*Task details*
Pick up the passage on ground motion modelling for ESHM20 below and continue it from the end of its last sentence.

***** Text segment *****

Although the development of the calibrations and their regional adjustments has been based upon a single extensive database of ground motion observations, adjustments can also be made without necessarily needing to re-run the regression or to have strong motion data feed into this common database, desirable though that might be. Where sufficient data are collected locally and not necessarily integrated directly into the ESM, these can still be used to identify regional differences in the models by virtue of systematic trends in the inter- and intra-event residuals with respect to either the “central” or the regionalised models. If adopted with the necessary rigour, a means to long-term harmonisation in ground motion modelling at a national level can emerge. Future applications will illustrate how this can be achieved in a practical manner that can be implemented by scientists working locally within their own country or region.

The time-frame for development of the ESHM20 obviously sets a constraint on the number of issues in ground motion modelling that can be addressed at the present time. The framework set out by the scaled backbone logic tree leads to a practical result that can better reflect the regional variability in ground motion modelling within Europe. There remain many outstanding issues, however, which should form the basis for future directions. These can be broken down into two categories: (1) continual revisions driven by new local data, (2) new models and/or model components that emerge from scientific developments. In the first category one would place the refinements to the regionalisation of the models and the distributions of \(\tau _{L2L}\) and \(\tau _{c_3}\). In the second category are the developments driven by modelling and/or global data, such as improvements in near-fault ground motion characterisation or large magnitude scaling, in which physics-based simulations of ground motion may be needed to constrain the respective parametric models that would be integrated into the GMMs subsequently. Indeed, hanging wall effects and directivity should form key targets for the next generation ground motion model logic tree.

***** Information supplied *****

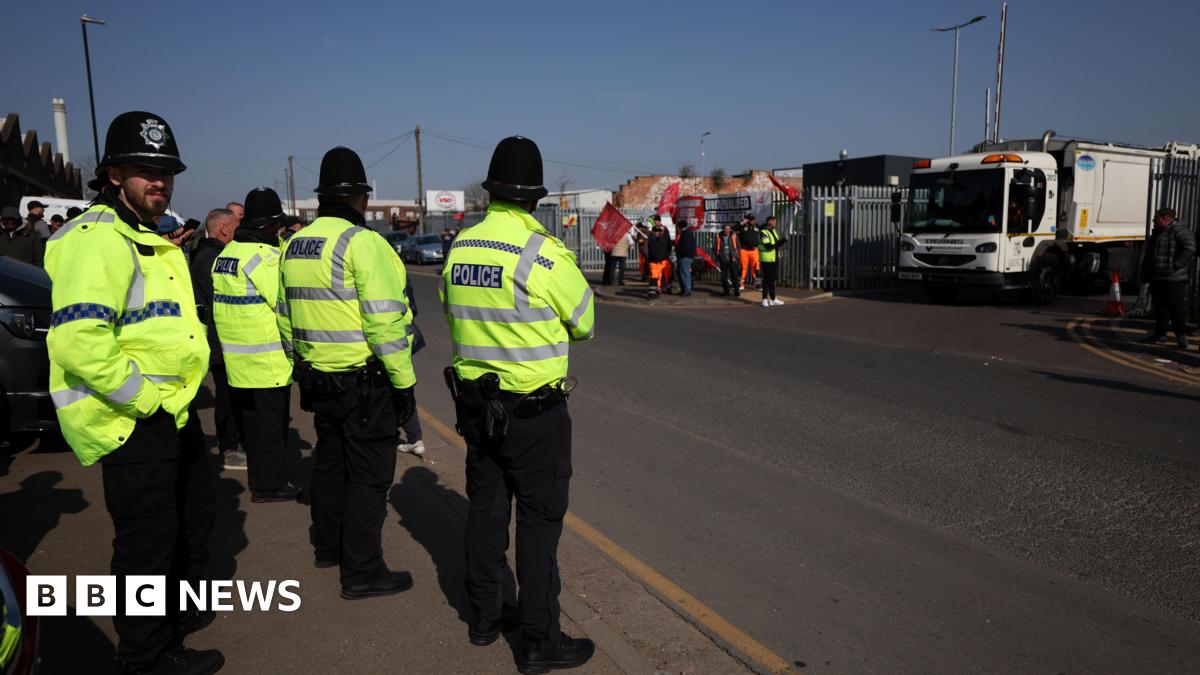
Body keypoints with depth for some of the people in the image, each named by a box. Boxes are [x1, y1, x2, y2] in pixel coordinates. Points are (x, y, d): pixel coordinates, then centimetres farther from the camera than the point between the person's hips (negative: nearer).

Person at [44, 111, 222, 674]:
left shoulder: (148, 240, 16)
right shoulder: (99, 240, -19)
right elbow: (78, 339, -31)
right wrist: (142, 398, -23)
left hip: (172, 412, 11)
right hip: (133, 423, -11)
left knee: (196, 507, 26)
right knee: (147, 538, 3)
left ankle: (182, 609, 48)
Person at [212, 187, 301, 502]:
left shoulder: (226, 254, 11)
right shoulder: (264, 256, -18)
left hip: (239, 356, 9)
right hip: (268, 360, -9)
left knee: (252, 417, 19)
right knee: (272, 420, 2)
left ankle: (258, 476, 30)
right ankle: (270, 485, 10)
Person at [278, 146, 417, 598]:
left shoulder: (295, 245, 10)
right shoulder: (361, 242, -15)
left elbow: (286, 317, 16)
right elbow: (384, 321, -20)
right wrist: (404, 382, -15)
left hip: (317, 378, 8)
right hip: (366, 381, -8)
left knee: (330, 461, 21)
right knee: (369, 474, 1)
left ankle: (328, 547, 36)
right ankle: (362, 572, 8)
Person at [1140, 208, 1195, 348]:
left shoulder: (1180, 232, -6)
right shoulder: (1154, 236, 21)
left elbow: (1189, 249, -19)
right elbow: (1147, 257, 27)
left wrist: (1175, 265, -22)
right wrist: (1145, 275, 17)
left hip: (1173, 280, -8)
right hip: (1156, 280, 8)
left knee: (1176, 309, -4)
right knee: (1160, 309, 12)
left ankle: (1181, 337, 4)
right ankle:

*****

*Task response*
A complete picture of the impact of the ground motion models on the hazard can only be fully ascertained once all pieces of the seismic hazard input models have been assembled. The ground motion models presented in this paper are available for use in PSHA within the OpenQuake-engine (Pagani et al. 2014), and further exploration and comparisons with respect to local and national ground motion models is strongly encouraged. To this end, concurrent to the development of the ESHM20 has been the creation of the European Ground Shaking Intensity Measure (eGSIM) portal, an open platform for the exploration of OpenQuake’s ground motion model library and quantitative comparison and testing against observed strong motion data. Though only one component of the complete ESHM20, work is now ongoing to assess how this new compilation will influence the assessment of seismic hazard across Europe, and where to focus efforts for future improvements to better constrain the differences in ground motion and its uncertainty from one region to another.